Focus on the Employee to Ensure Security
Maybe not surprising in a field whose focus is on people caring for people, many healthcare organizations are seeing cyber security success by focusing on current employees – and looking for new employees.
A recent study found that clinicians were more likely than either business or IT survey respondents to identify employee awareness and training, or lack there of, as a significant barrier to achieving a higher level of confidence in their security program. One CMIO in the study said, “The end-user education is important because that’s often the initial point of failure, where somebody gets through and then gets to deeper information.” And a CISO stated, “I think the human training is the most important element. If I had to make a choice about the one thing to spend money on, it would be about getting the word out, talking to people and training people about the risks.”
Beaumont Health Systems delivers security training in bite-sized chunks – 10-minute interactive sessions using the gamification style. Their quarterly training includes ‘You Are The Key to Security’, ‘Don’t Get Phished’, and ‘When Is A Friend Not A Friend’ for social networking tips. They are seeing success with this approach: “We are getting a lot more advance notice from our users who say I think this is spam or phishing, what do you want me to do with it? We’re getting more proactive employees,” says Scott Larsen, manager of cyber security operations.

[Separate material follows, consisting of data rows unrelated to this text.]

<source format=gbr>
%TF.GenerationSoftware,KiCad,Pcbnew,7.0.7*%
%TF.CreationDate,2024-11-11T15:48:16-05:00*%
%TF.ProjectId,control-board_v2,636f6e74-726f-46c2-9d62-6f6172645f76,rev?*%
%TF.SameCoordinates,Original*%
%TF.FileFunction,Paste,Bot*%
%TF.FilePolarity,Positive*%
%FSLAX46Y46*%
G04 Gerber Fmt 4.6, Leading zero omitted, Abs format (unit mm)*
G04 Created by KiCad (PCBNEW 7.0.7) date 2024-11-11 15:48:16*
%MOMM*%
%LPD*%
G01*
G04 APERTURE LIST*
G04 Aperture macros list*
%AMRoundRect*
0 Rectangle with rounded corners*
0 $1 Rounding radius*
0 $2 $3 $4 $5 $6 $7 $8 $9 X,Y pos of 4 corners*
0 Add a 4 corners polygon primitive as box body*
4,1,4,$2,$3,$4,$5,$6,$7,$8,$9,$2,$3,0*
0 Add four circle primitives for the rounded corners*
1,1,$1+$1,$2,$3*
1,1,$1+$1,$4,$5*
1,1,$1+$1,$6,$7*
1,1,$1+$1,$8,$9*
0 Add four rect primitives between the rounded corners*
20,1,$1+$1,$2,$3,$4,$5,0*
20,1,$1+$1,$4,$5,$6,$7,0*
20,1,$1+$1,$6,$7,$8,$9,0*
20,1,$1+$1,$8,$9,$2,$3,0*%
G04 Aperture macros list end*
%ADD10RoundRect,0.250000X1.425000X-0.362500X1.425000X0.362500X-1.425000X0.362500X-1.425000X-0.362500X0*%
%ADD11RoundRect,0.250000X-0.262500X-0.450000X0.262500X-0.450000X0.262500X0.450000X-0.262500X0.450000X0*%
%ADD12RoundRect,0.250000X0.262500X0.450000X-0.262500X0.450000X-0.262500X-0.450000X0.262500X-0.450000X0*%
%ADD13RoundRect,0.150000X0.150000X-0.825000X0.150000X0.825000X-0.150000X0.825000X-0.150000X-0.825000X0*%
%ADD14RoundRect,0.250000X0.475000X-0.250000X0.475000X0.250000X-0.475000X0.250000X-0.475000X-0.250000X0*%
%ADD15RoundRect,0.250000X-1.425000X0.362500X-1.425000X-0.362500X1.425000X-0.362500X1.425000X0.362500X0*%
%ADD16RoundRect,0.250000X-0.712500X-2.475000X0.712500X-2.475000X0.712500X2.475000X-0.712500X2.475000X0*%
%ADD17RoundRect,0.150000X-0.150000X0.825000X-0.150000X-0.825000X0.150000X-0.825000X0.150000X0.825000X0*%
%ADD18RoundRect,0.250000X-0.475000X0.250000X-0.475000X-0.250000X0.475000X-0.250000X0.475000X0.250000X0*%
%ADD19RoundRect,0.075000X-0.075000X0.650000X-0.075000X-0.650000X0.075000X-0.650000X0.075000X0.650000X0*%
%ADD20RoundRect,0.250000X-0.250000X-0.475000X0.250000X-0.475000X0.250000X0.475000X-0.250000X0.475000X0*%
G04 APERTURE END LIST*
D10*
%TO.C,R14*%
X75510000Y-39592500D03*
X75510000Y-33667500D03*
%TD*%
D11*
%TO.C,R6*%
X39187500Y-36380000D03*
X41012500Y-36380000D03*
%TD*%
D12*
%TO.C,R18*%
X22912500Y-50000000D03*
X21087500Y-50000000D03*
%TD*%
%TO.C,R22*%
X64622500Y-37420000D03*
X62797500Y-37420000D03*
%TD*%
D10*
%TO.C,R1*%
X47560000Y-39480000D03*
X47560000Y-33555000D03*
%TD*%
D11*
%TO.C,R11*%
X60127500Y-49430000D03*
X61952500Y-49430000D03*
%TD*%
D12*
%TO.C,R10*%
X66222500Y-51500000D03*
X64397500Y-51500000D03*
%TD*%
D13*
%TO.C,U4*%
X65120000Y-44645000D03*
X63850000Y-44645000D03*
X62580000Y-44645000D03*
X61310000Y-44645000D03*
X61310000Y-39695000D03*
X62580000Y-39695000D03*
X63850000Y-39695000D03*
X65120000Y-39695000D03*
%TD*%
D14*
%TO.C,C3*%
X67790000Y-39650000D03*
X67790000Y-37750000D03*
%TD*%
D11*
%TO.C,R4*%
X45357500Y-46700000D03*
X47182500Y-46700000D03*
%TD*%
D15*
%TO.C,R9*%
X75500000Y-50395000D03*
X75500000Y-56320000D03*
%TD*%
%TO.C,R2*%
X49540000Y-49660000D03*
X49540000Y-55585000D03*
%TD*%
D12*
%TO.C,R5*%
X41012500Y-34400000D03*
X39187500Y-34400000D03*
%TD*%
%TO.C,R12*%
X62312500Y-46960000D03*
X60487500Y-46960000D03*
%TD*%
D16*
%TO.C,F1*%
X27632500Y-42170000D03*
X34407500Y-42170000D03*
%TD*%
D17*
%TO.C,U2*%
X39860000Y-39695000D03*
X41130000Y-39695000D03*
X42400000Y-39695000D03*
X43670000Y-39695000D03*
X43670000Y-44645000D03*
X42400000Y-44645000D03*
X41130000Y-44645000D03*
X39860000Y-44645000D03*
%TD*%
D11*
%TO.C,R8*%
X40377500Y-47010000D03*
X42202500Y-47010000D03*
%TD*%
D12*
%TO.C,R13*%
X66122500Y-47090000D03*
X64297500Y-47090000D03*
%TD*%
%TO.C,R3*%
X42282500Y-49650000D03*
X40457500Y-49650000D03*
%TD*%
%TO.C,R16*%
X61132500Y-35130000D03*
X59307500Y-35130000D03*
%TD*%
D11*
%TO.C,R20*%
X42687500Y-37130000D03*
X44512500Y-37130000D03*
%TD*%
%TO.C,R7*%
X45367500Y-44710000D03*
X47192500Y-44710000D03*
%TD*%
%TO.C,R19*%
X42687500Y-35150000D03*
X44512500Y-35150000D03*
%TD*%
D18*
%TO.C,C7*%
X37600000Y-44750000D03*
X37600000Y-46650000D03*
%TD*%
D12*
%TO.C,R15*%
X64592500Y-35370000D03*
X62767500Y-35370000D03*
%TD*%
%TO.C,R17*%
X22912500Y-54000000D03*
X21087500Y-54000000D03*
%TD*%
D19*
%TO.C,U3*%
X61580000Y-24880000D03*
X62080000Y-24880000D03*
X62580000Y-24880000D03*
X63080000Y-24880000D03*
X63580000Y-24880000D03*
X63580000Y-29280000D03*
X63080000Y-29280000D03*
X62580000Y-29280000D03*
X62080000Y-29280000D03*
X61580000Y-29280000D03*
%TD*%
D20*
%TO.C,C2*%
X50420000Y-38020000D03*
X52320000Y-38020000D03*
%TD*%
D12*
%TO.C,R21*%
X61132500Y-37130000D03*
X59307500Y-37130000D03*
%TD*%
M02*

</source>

Intermountain Healthcare holds regular security training and retraining sessions for all employees, and focuses on ongoing communication with regular email updates on how they can keep the health system’s protected health information and other data safe at work and at home on their mobile devices.

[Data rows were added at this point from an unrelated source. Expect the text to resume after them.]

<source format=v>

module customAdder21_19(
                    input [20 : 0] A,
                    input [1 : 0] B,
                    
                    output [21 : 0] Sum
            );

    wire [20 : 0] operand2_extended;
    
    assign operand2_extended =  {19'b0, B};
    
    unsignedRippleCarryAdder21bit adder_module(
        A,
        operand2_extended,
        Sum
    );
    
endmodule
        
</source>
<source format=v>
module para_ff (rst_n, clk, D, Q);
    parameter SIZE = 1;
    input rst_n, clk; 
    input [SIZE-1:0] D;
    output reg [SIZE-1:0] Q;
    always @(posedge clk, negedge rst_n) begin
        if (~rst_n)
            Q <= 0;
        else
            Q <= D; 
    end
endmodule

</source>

To ensure a pipeline of employees to combat security threats, Sentara Healthcare created the Cyber Student Staffing Program to recruit students in its home state of Virginia to be future cybersecurity workers. The program recruits students from around the region – mostly college, some high school – to work in the Sentara Healthcare information office as junior cyber risk staff who work side by side with information security professionals to gain valuable first-hand experience. The age range of ongoing part-time college student staff is late teens to early 30s.
Harness the Wisdom of the Crowd
Marc Probst, CIO of Intermountain Healthcare, stresses the need for community efforts around healthcare cyber security, stating “We have to work together. If we’re all going to go out and reinvent security then we’re all going to spend a lot of money and we’re never going to do it as well as we could if we start working together.”

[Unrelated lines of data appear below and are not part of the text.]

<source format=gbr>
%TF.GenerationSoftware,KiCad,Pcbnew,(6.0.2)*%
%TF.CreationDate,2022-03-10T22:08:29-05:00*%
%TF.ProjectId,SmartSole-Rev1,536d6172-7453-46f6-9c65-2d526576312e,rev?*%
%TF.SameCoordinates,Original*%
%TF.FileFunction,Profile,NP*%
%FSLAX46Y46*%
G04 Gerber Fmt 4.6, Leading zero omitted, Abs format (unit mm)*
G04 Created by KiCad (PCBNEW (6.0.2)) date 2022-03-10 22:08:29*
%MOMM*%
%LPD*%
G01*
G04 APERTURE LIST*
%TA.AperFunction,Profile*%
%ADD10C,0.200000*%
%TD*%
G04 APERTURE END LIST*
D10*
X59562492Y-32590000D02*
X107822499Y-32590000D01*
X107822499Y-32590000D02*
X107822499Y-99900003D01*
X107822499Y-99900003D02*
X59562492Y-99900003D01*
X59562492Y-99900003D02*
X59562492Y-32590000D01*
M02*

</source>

Here are some resources to help with community building:
- The CDC and the Department of Health and Human Services provides a cyber discussion guide with several potential threat scenarios, coupled with a detailed list of questions to help organizations assess their level of preparedness.
- The Healthcare Information and Management Systems Society (HIMSS) hosts a Healthcare Cybersecurity Community.
- HIMSS also prepares monthly Healthcare and Cross-Sector Cybersecurity Reports that provide information on threats, vulnerabilities, mitigation information, reports, and resources.
- The National Health Information Sharing and Analysis Center brings together a community of critical infrastructure owners and operators within the healthcare sector. The community is primarily focused on sharing timely, actionable and relevant information with each other including intelligence on threats, advice and best practices, and mitigation strategies.
Support Human-Centered Security with Technology
Healthcare organizations can augment their emphasis on employee education and organization-to-organization collaboration with technology that assumes some of the burden. Employee monitoring solutions such as Teramind provide ongoing listening of insider activity. The software can be configured to deliver alerts based on organization-specific suspicious activity. In addition, organizations can track emails and file transfers to help mitigate against inadvertent or intended threats.